Blahous countered that even though the states' costs are small, "it's a fiscal push in the wrong direction right at a time when the states can't very well afford it."

Medicaid has never been an easy political fit in the South. When the program launched in 1966, states such as Alabama, Florida, Mississippi and North Carolina were among the last to opt in. Critics at the time called it "socialized medicine."

Over time, as other states used Medicaid waivers and enrollment expansions to cover different groups, such as single adults and childless couples, Southern states largely have chosen to invest in public safety-net hospitals where poor, uninsured patients can get indigent care subsidized by taxpayers.

"But most of the issues Southern states are facing -- obesity, diet, lack of exercise, smoking -- are things that public hospitals don't do very well," Emory's Thorpe said. "They aren't designed to provide good primary care and prevention."

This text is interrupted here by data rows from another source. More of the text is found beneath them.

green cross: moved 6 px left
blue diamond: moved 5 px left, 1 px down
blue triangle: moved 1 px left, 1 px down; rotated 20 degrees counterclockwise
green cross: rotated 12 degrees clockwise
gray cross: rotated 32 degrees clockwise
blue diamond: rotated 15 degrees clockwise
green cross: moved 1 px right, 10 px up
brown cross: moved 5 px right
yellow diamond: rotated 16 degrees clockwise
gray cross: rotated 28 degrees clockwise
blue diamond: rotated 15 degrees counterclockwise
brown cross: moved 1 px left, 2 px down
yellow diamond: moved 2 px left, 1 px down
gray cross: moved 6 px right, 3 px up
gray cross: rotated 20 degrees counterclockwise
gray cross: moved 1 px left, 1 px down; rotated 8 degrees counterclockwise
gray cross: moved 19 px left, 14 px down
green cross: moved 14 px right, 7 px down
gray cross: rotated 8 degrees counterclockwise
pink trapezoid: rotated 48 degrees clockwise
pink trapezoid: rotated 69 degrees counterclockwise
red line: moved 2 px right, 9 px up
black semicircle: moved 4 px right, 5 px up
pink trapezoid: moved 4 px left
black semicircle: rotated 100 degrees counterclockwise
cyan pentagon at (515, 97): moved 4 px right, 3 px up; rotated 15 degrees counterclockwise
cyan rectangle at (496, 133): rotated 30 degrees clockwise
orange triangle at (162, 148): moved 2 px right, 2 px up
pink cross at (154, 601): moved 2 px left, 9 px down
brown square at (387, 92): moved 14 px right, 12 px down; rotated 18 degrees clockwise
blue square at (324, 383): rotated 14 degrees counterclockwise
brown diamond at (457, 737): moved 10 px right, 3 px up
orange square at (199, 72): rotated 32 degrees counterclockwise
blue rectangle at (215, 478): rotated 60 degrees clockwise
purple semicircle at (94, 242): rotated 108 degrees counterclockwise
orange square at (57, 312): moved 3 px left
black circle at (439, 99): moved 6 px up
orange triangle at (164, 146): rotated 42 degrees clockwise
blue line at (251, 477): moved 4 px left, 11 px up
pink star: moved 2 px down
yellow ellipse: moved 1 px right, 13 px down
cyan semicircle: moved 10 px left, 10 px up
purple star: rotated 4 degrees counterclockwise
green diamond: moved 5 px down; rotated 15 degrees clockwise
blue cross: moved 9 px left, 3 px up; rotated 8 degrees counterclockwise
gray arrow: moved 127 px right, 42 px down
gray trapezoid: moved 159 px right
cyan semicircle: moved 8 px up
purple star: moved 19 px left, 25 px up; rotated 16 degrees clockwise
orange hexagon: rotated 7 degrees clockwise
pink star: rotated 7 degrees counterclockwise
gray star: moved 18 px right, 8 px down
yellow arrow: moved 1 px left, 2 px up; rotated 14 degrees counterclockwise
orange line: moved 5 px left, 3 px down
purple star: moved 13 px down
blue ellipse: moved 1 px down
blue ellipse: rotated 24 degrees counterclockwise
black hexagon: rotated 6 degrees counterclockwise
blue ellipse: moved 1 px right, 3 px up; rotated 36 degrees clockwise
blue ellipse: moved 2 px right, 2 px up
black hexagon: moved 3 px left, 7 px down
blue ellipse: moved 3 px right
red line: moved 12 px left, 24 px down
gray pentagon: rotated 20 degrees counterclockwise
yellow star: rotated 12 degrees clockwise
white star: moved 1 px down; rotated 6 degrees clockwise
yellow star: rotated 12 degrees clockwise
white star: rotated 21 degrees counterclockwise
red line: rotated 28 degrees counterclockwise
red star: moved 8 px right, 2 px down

That's what Medicaid is supposed to do.

It might take a Southern state such as Arkansas, with a Democrat in the governor's mansion and Republicans controlling the legislature, to make Medicaid expansion palatable in the South and in other pockets of resistance.

Arkansas, which ranked 48th in health outcomes in the United Health Foundation survey, wants to use federal tax credits to pay for private insurance to cover the newly eligible Medicaid population. It would cost the federal government more, but it appeals to Republicans who oppose growing entitlement programs.